Il titolo originale del libro di R.Putnam è Making Democracy Work e, nel suo nucleo più profondo, è uno studio sul "rendimento delle istituzioni", ovvero su quelle basi "strutturali" nonostante la loro essenza immateriale, le Istituzioni appunto (in questo caso le Regioni italiane), in cui si invera una democrazia. Nel discorso di Putnam le Istituzioni funzionano, "rendono", se si radicano su un humus "culturale" fecondo - e qui si rintraccia il raccordo sotterraneo con le tesi di Banfield - , su una moral basis consentantea e favorevole a quelle istituzioni medesime. Da qui il maggior rendimento dell'Istituzione-Regione al Nord Italia - dove gli orientamenti collettivi alla cosa pubblica, fin dal lontano Medio Evo, sono di tipo orizzontale-collettivo-cooperativo-inclusivo, rispetto al Sud dove le mentalità determinano invece comportamenti di tipo verticale-individuale-concorrenziale-esclusivo. In altre parole al Nord, secondo Putnam, il comportamento dei cittadini è community oriented e favorisce il funzionamento delle Istituzioni in quanto - e qui sia Putnam che Banfield seguono le indicazioni di Tocqueville - favoriscono l'associazionismo, ossia la molecola originaria di ogni democrazia, il luogo "mentale" prima che istituzionale in cui i cittadini, spontaneamente sviluppano il massimo dei comportamenti community oriented. Più associazioni ci sono in un territorio, più i cittadini sono disposti a "perdere" il loro tempo per scopi collettivi, più funzionano, "rendono" le Istituzioni - che sono le associazioni pubbliche per antonomasia - più in ultima istanza funziona la democrazia. Il contrario vale per le società rette dal familismo amorale, e per questo definibili "arretrate", perché si basano su fondamenti culturali che sviluppano comportamenti incapaci di sorreggere e far funzionare istituti democratici, più evoluti rispetto a quelli di una comunità che non riesce a farsi società...........

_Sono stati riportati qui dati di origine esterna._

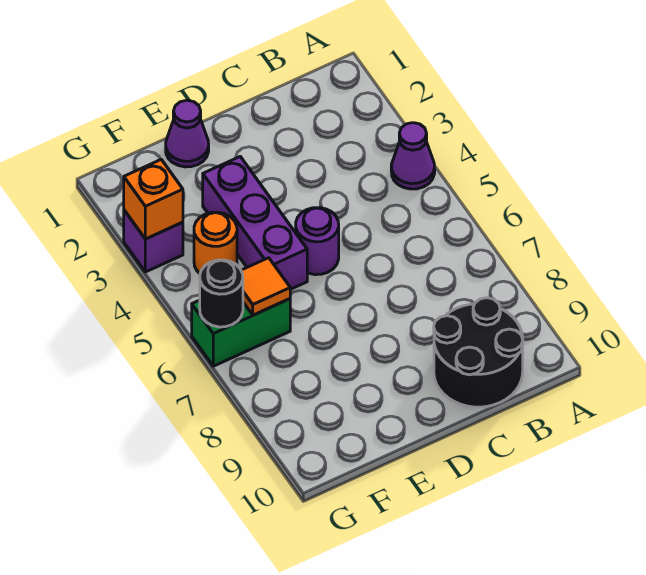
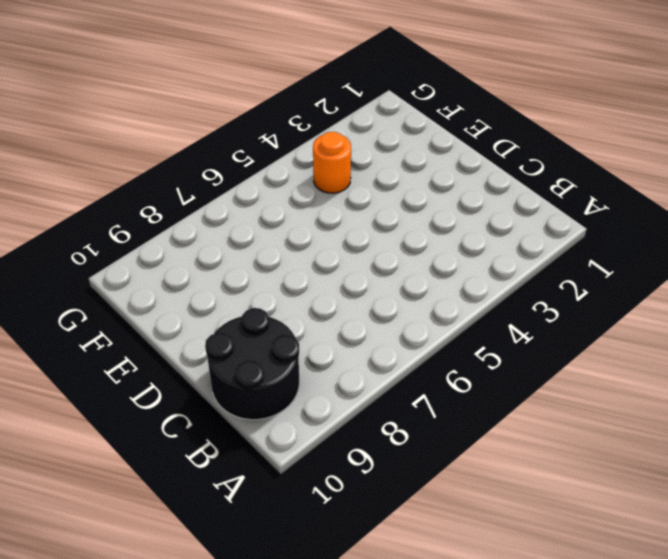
none -> purple cone A4 level 1
none -> purple round brick D5 level 1

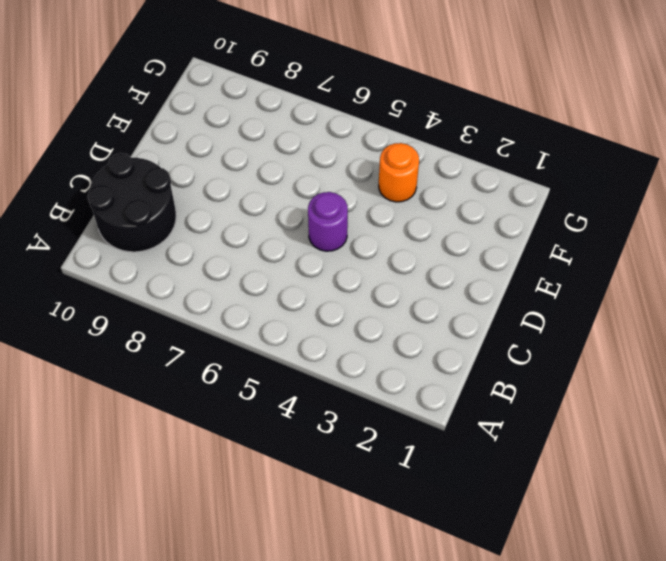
none -> purple cone A4 level 1
none -> purple cone E1 level 1

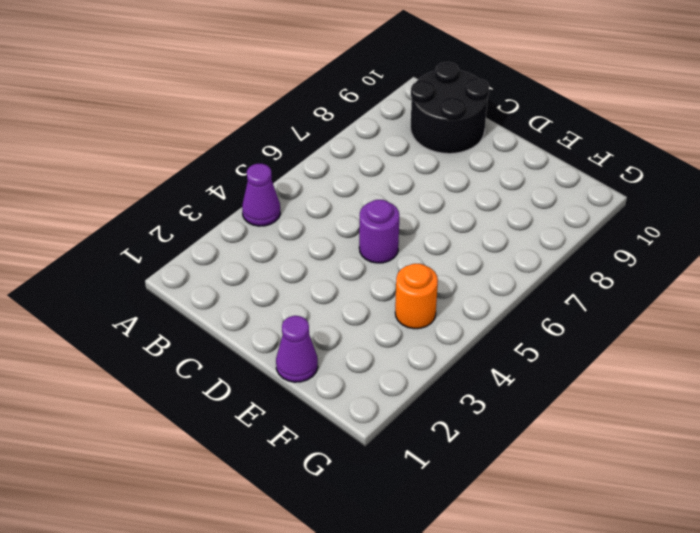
none -> purple brick E3:E5 level 1
none -> green brick F6:G6 level 1

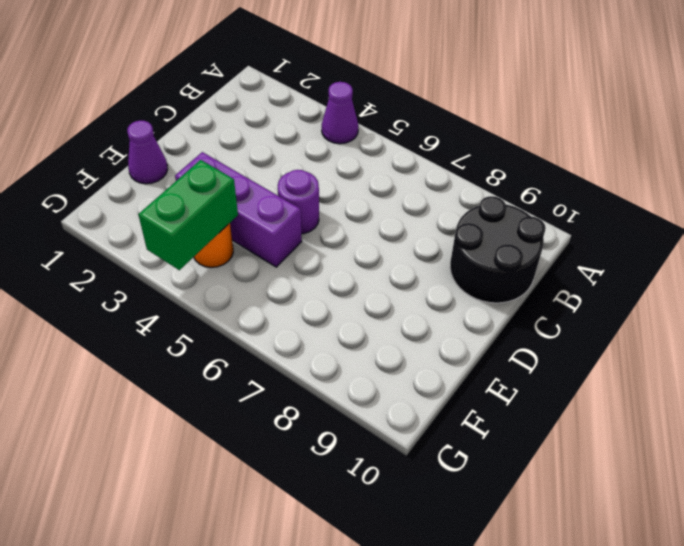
green brick F4:G4 level 2 -> green brick F6:G6 level 1
none -> purple brick G3 level 1
none -> orange tile F6 level 2

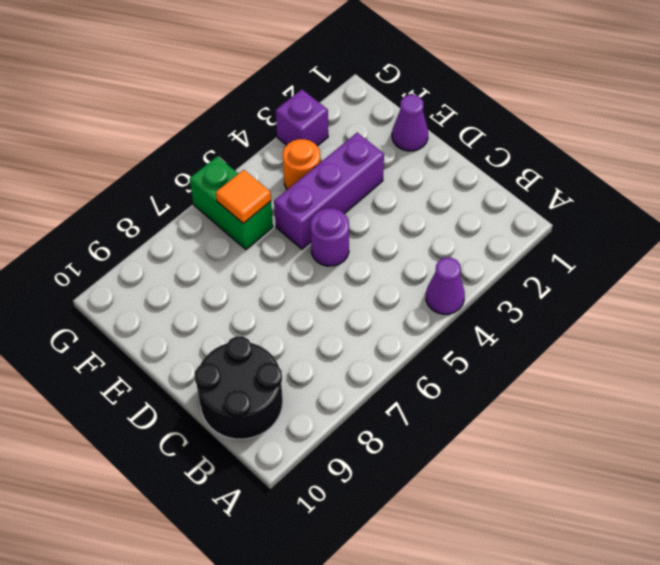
none -> orange brick G3 level 2
none -> black round brick G6 level 2

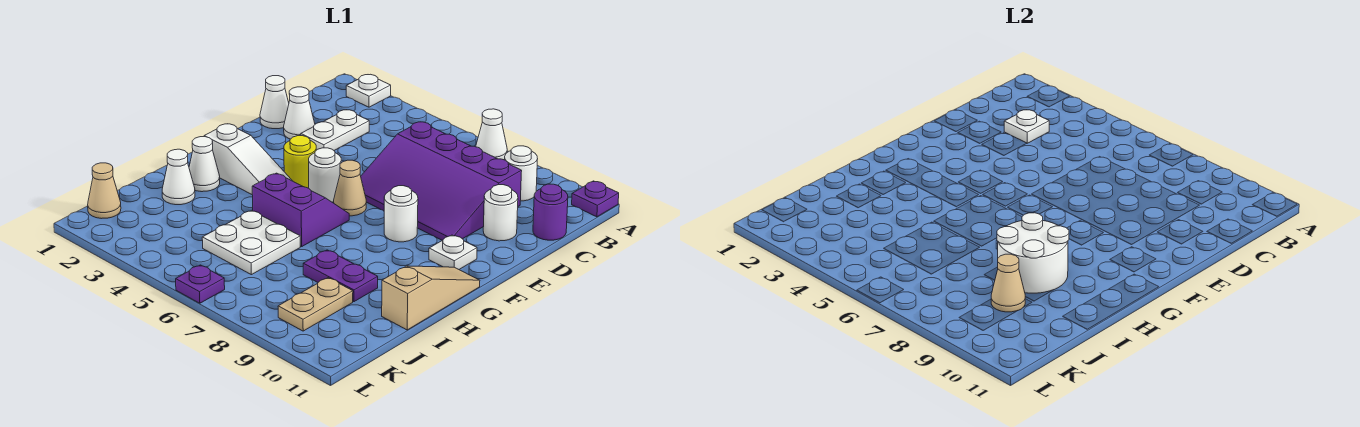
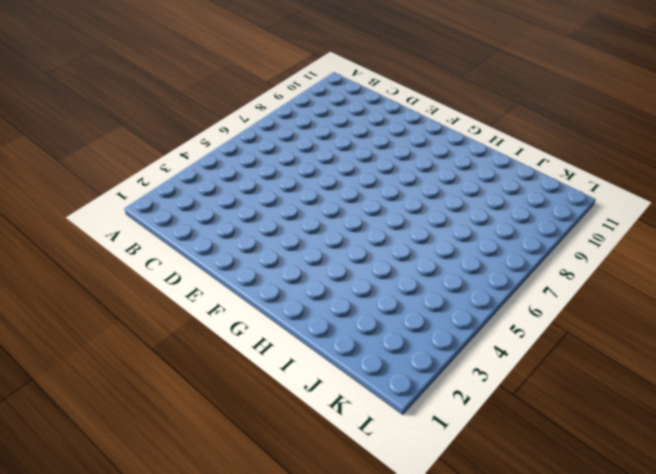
none -> white plate A2 level 1
none -> white cone A7 level 1
none -> purple plate A11 level 1

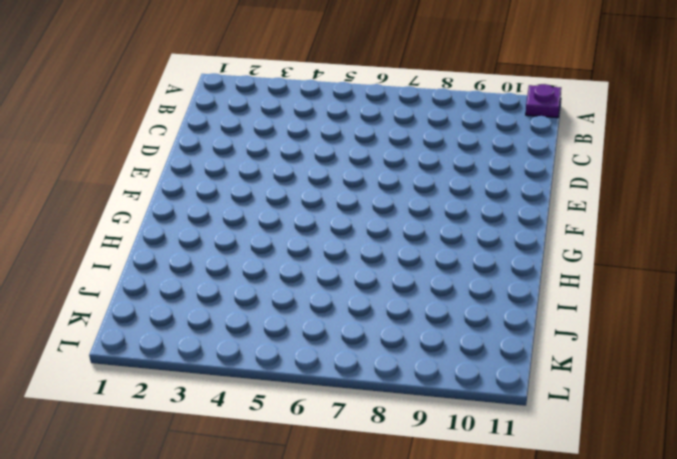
none -> white plate A2 level 1
none -> white cone A7 level 1
none -> white round brick B9 level 1

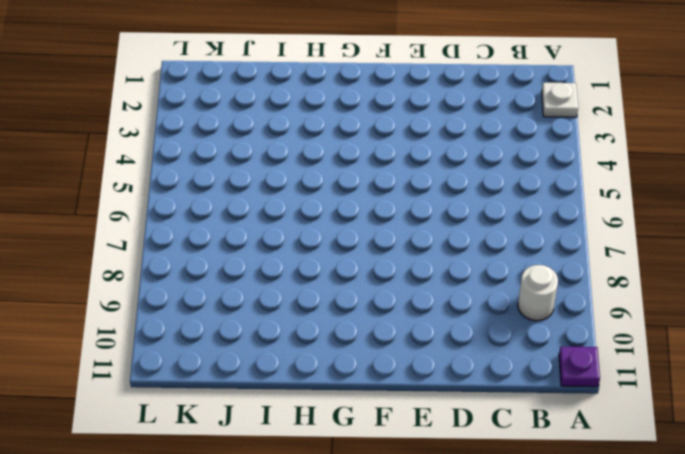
none -> white cone A7 level 1
none -> white plate C3:D3 level 1
none -> purple slope C6:E9 level 1 top C

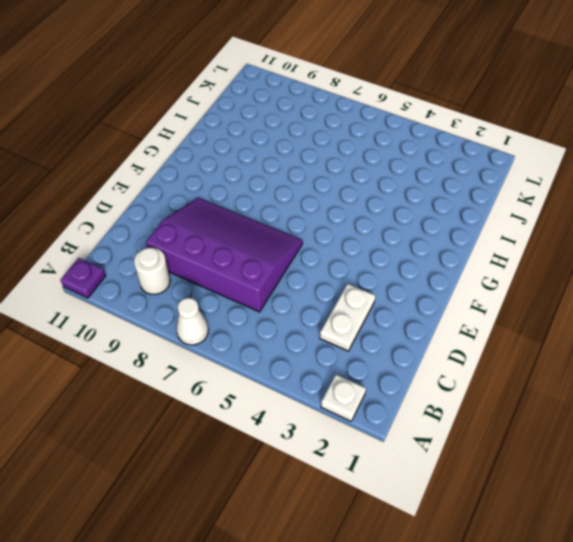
none -> purple round brick C11 level 1
none -> white cone D1 level 1
none -> white cone D2 level 1

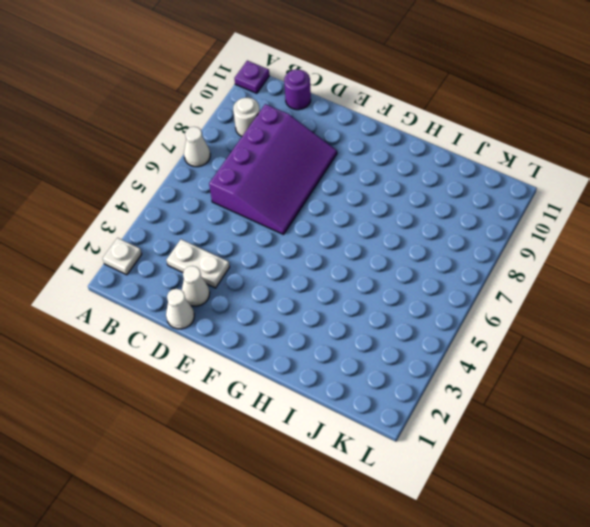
none -> white round brick D10 level 1
none -> yellow round brick F4 level 1
none -> white round brick F5 level 1

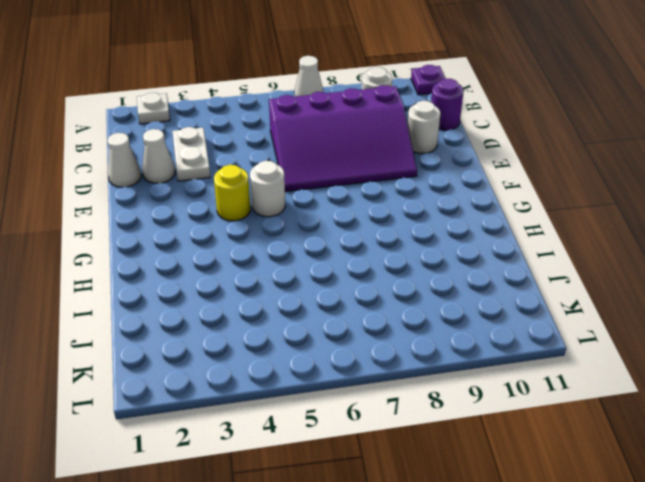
none -> tan cone F6 level 1
none -> white round brick F8 level 1
none -> white plate F10 level 1

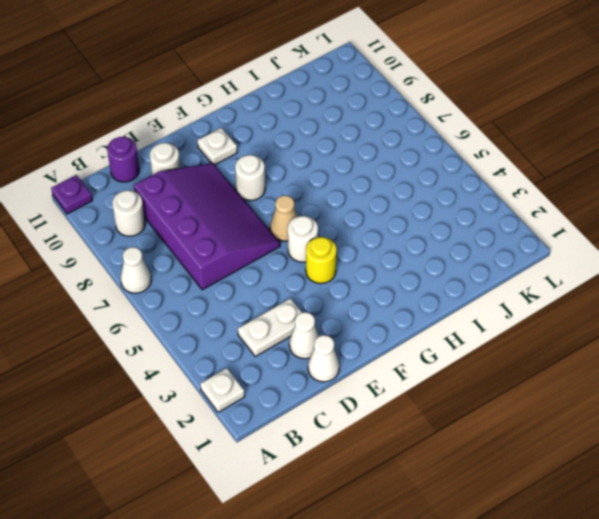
none -> white slope G2:G4 level 1 top 2
none -> purple slope G5:H6 level 1 top H
none -> tan slope G11:I11 level 1 top I

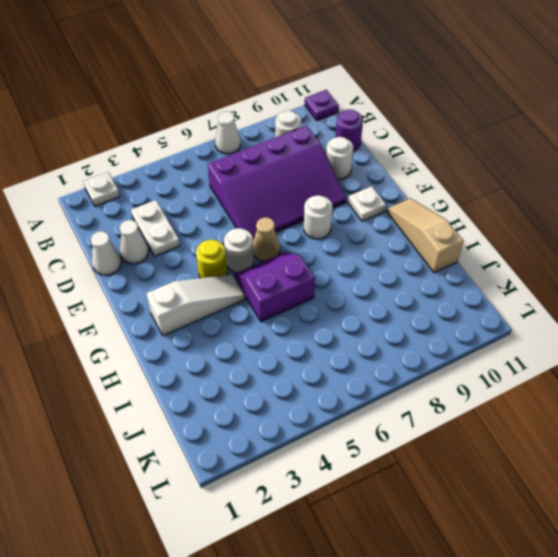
none -> white cone H2 level 1
none -> white cone I2 level 1
none -> white plate I5:J6 level 1

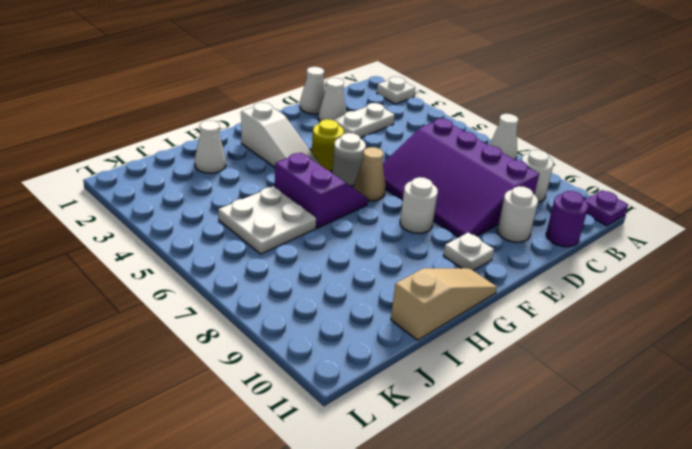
none -> white cone H2 level 1
none -> purple plate I8:I9 level 1
none -> tan plate J9:K9 level 1

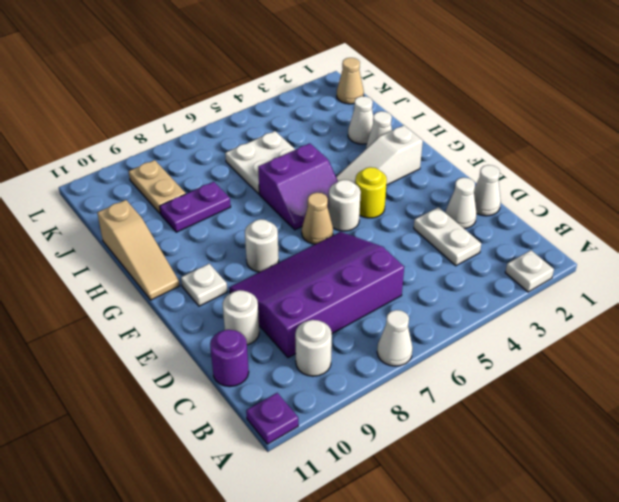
none -> purple plate L6 level 1
none -> white plate C3 level 2
none -> white round brick H8:I9 level 2

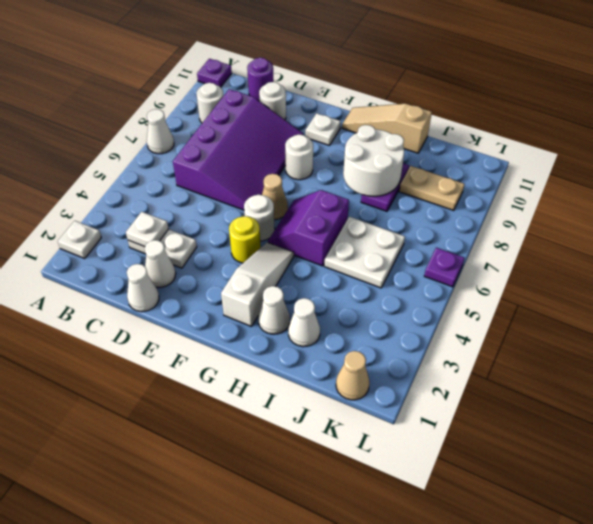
none -> tan cone J9 level 2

orso castano : i due testi , ormai considerati classici forse ci possono aiutare a capire quanto sta accadendo nel nostro paese. Se a queste spinte familistiche aggiungiamo una sedmpre piu' diffusa depolicitizzazione (come deacculturazione ed incapacita' di formulare una critica  "politico/idealistico )  ed una tendenza ad una sorta di narcisimo diffuso e consumistico (ce ne occuperemo) essendosi esteso ormai il pregiudizio che le "ideologie"  e le "utopie" sono come la peste e vanno fuggite.